While it is always important to minimize the tip inductance in a 10x passive probe, any tip inductance may induce artificial ringing when measuring a low-impedance power rail. Adding a series resistor in the tip of about 200 Ω will reduce this artifact, but it will also decrease the probe’s bandwidth to 100 MHz or lower.
If your rail-probing application requires a bandwidth higher than 100 MHz, consider using a probe such as Teledyne LeCroy’s RP4030 active power-rail probe, which does not have this limitation.
Practical Considerations for Reducing Tip Loop Inductance
To reduce the tip loop inductance of a 10x passive probe, consider using the two adapters that are typically supplied with them.

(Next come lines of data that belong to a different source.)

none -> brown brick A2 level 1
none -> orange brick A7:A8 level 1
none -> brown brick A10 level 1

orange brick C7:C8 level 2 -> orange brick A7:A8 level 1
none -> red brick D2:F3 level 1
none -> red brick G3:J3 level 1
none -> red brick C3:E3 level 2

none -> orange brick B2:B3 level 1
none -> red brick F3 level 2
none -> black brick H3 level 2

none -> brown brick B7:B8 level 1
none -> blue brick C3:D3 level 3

Large tip loop inductance will always reduce the 10x probe performance. It is always important to reduce the tip loop inductance as low as possible. Two adapters which are usually supplied with every probe will reduce the loop tip inductance. The worst case is to use the 3” supplied ground return lead. A better option is the small spring tip adapter connected to the ground return, and even better is a coaxial adapter (Figure 7).

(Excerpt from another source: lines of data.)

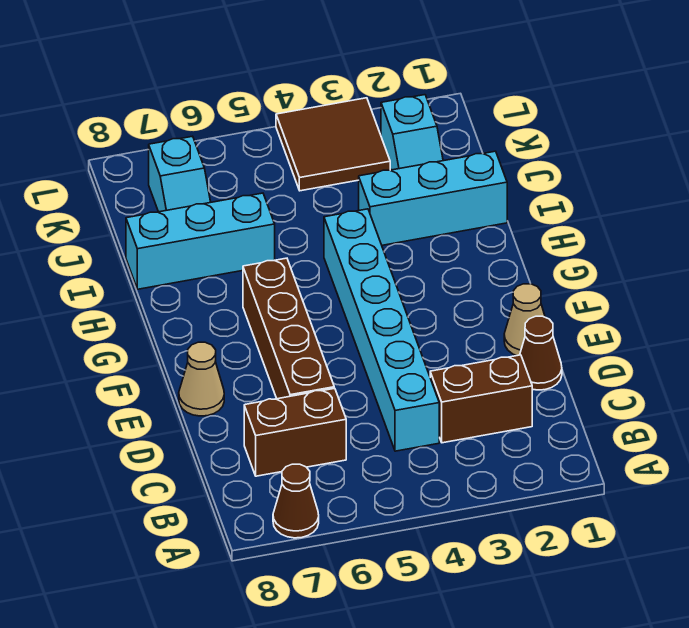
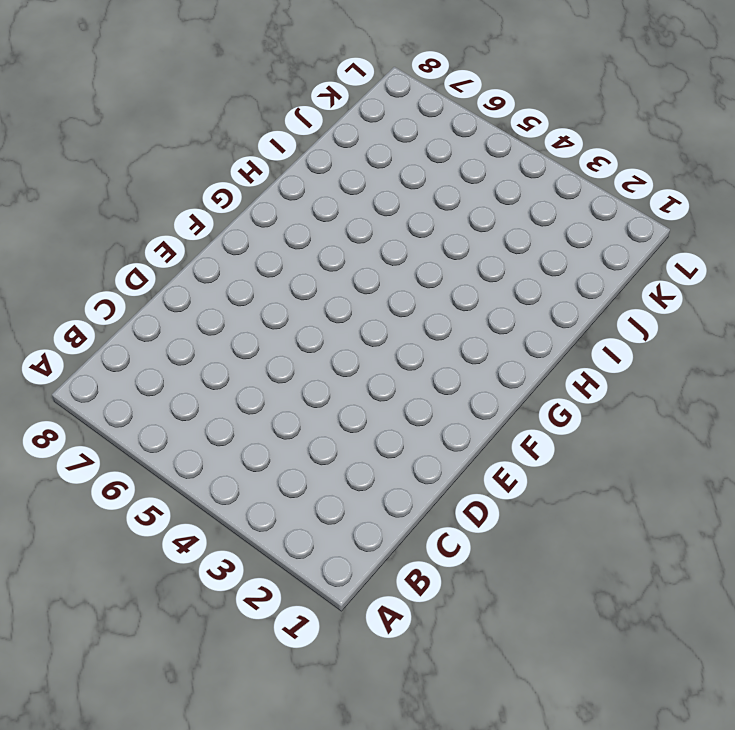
none -> brown cone A7 level 1
none -> brown brick C2:C3 level 1
none -> cyan brick C4:H4 level 1

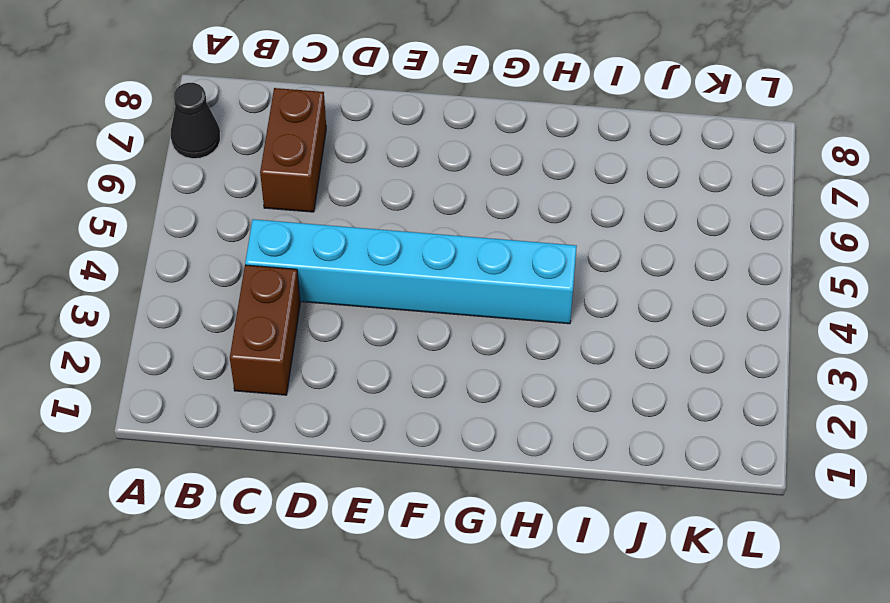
black cone A7 level 1 -> brown cone A7 level 1
none -> brown cone D1 level 1
none -> brown brick D6:G6 level 1
none -> tan cone E1 level 1

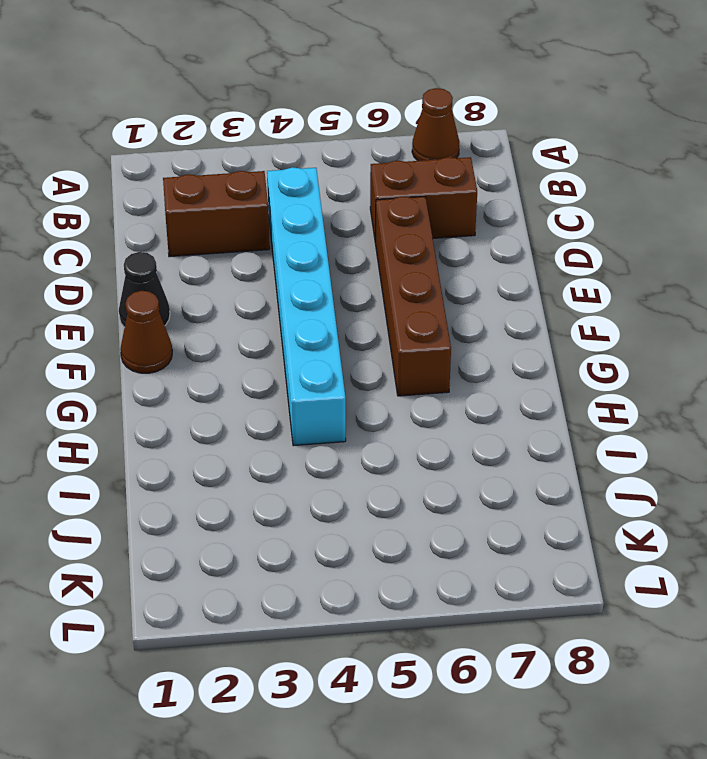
black cone E1 level 1 -> tan cone E1 level 1
brown cone F1 level 1 -> brown cone D1 level 1
none -> tan cone E8 level 1
none -> cyan brick I1:I3 level 1
none -> cyan brick I6:I8 level 1

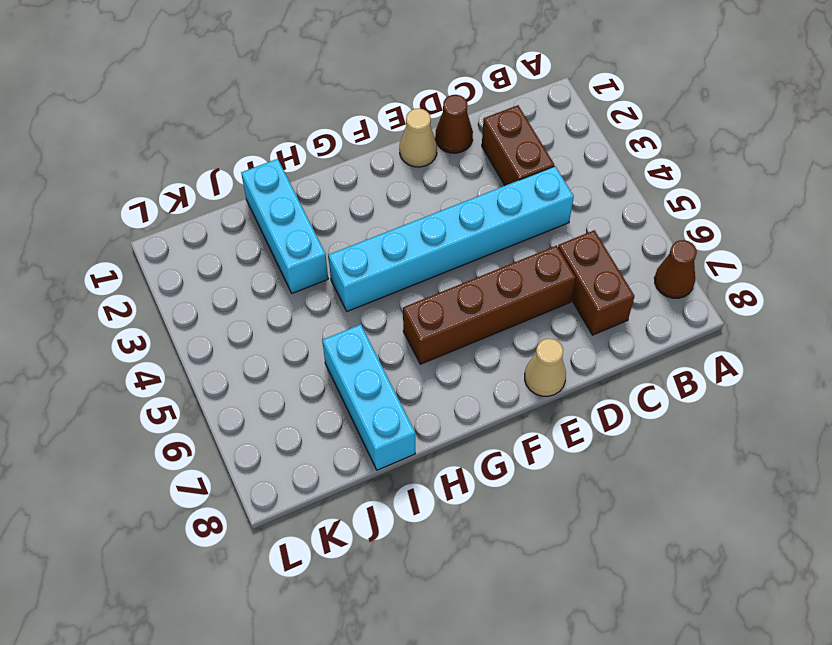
none -> cyan slope J2:K2 level 1 top K
none -> cyan slope J7:K7 level 1 top K
none -> brown tile K3:L4 level 1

Whenever possible, use a coaxial connection to the circuit board or the DUT. This reduces the tip inductance, reduces the RF noise pickup, and gives the highest bandwidth for the 10x probe. When you cannot use a coaxial connection to the DUT, use the short spring return path tip on the probe. When you cannot use the short spring tip as the ground return, be aware that the probe will have limited bandwidth, be more sensitive to RF pickup, and may show a ringing artifact when measuring signals with short rise times.
RF Pickup and Tip Loop Inductance
Any separation of the signal and return paths in a probe effectively results in an antenna. Thus, a larger tip loop inductance means increased RF sensitivity. When probing a signal on a board which might also have large near-field radiated emissions, such as with a switchmode power supply, it is difficult to discern actual measured voltage on the board from noise related to RF pickup.

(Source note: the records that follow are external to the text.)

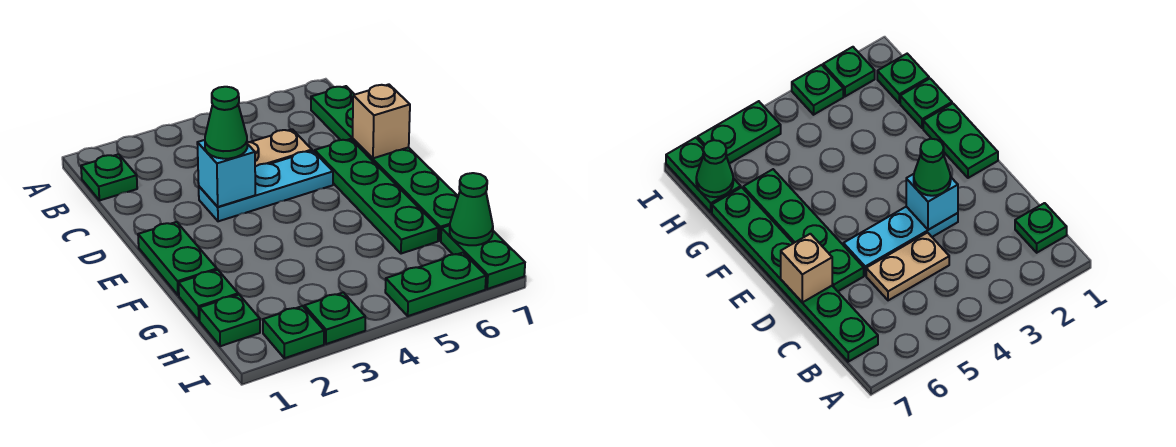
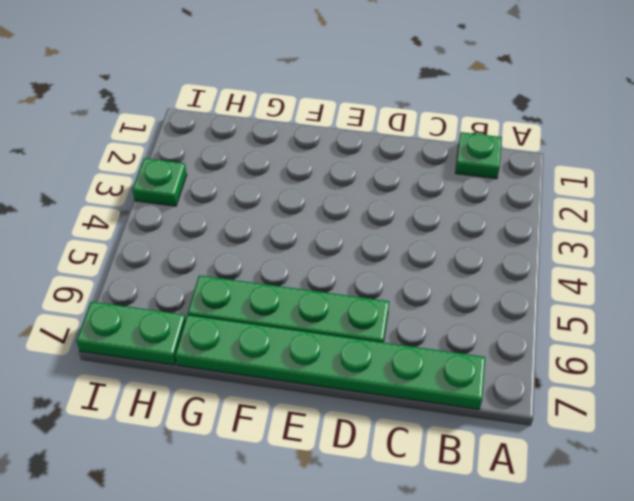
none -> tan plate C4:C5 level 1
none -> cyan plate D3:D5 level 1
none -> green plate E1:F1 level 1

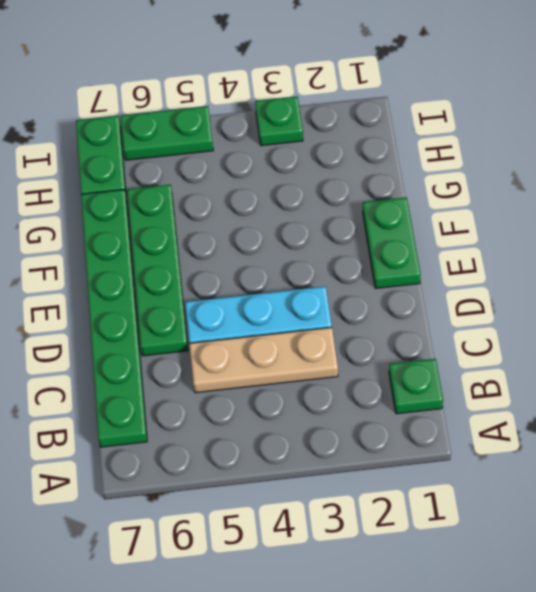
tan plate C3:C5 level 1 -> tan plate C4:C5 level 1
none -> green plate G1 level 1
none -> green plate H1 level 1
none -> green plate I2 level 1

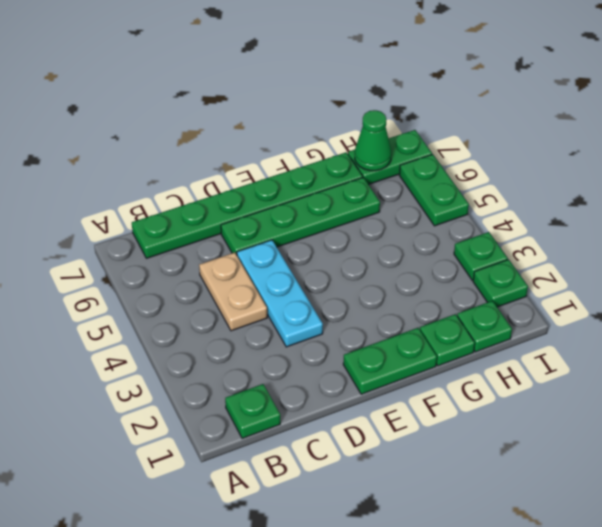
none -> cyan brick D3 level 2
none -> tan brick D7 level 2
none -> green cone D3 level 3

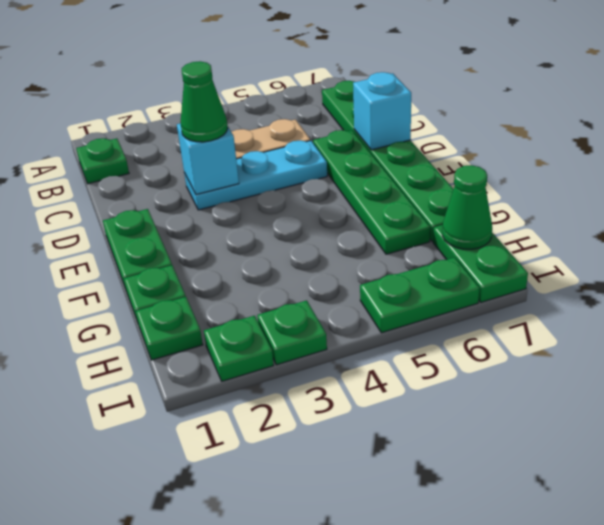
cyan brick D7 level 2 -> tan brick D7 level 2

One way to gauge ambient noise is with a second 10x probe with its tips shorted together, used specifically as a pick-up coil. When placed in proximity with the 10x probe measuring the voltage on the conductors, it can give a rough measure of the local RF noise. Figure 8 shows the two measured signals, one on the power rail conductor and one of the local RF pick up.
It is remarkable how noisy many boards are in the near field. A signal with a frequency of 100 MHz has a wavelength of 10 feet. This means all measurements a few inches from the board are near field. However, the presence of strong near-field emissions does not necessarily mean there will be strong far-field emissions. Many near-field sources drop off very quickly with distance.
When the RF-pickup signal is a significant fraction of the measured voltage on the conductor, be careful interpreting the measured voltage as a real signal. It could just be RF-pickup noise and not related to the actual voltage on the DUT.
The solution to this problem of RF pick-up is to use a coaxial-geometry connection from the 10x probe to the DUT. A connection of coaxial nature will minimize sensitivity to RF pickup.
Many 10x passive probe kits include a coaxial-to-PCB adapter for the 10x probe. The adapter can be soldered into the PCB on 100-mil-centered test points and provides a coaxial connection from the pads on the board to the 10x probe. Figure 9 shows an example of this adapter and the impact it has in reducing the RF-pickup noise on this rail.
A 10x passive probe is the workhorse probe used for many routine measurements. Its application sweet spot is for signals with bandwidths < 100 MHz and voltage ranges less than 400 V, when the smallest change to measure is >100 mV. Special care must be taken to perform reliable and accurate measurements outside of this range. Applying the best practices covered in the Application Note can increase the accuracy and reliability of measurements.